<<<<

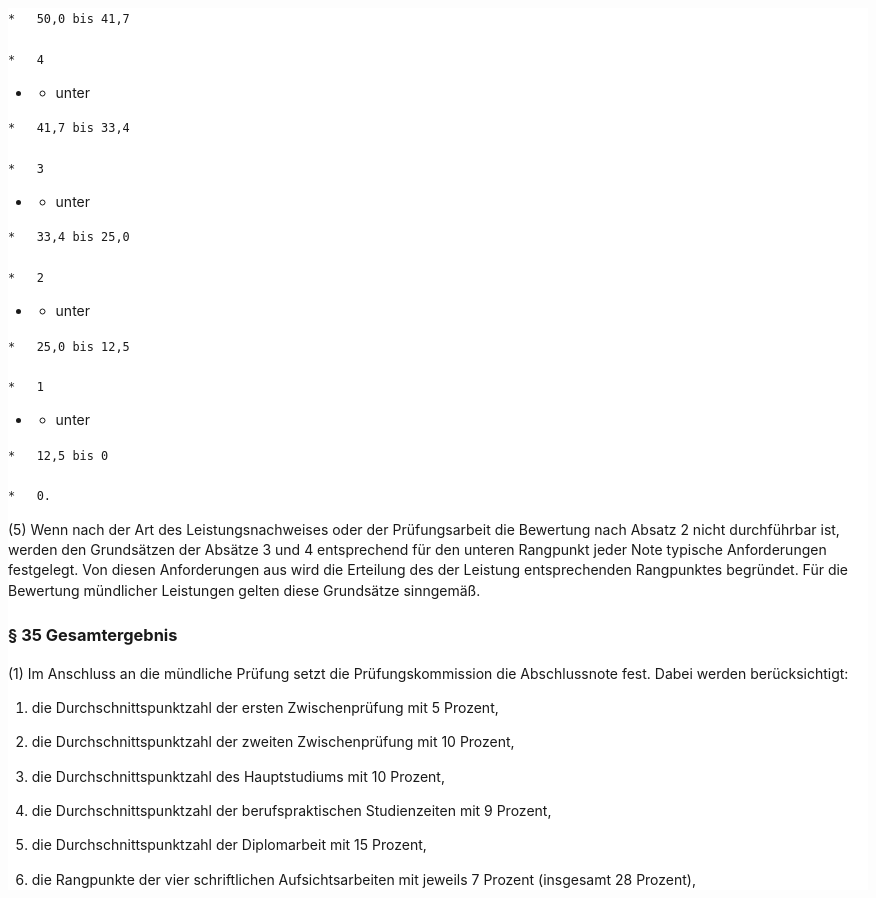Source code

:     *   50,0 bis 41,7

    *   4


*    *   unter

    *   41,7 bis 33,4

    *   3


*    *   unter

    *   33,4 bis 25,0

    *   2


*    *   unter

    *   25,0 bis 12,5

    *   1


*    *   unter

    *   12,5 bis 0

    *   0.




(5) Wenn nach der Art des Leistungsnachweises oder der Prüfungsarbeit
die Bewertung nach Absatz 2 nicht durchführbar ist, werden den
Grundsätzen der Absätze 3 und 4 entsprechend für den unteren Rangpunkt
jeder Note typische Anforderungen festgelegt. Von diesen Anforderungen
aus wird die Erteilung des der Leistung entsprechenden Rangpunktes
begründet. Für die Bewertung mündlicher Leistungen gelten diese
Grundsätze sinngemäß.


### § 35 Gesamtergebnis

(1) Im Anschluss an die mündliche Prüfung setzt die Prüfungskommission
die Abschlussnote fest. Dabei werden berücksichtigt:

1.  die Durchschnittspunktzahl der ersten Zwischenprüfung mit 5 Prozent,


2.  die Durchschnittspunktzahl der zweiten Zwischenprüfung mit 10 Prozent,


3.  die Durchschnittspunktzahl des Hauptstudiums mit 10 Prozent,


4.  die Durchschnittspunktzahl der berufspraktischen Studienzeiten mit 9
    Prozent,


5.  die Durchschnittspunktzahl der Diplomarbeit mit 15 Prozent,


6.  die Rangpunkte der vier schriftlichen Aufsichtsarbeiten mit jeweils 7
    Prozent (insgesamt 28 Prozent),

>>>>

== Your objective ==
Read through the entries above and copy each line that has the string "nach" in it.

== Response ==
(5) Wenn nach der Art des Leistungsnachweises oder der Prüfungsarbeit
die Bewertung nach Absatz 2 nicht durchführbar ist, werden den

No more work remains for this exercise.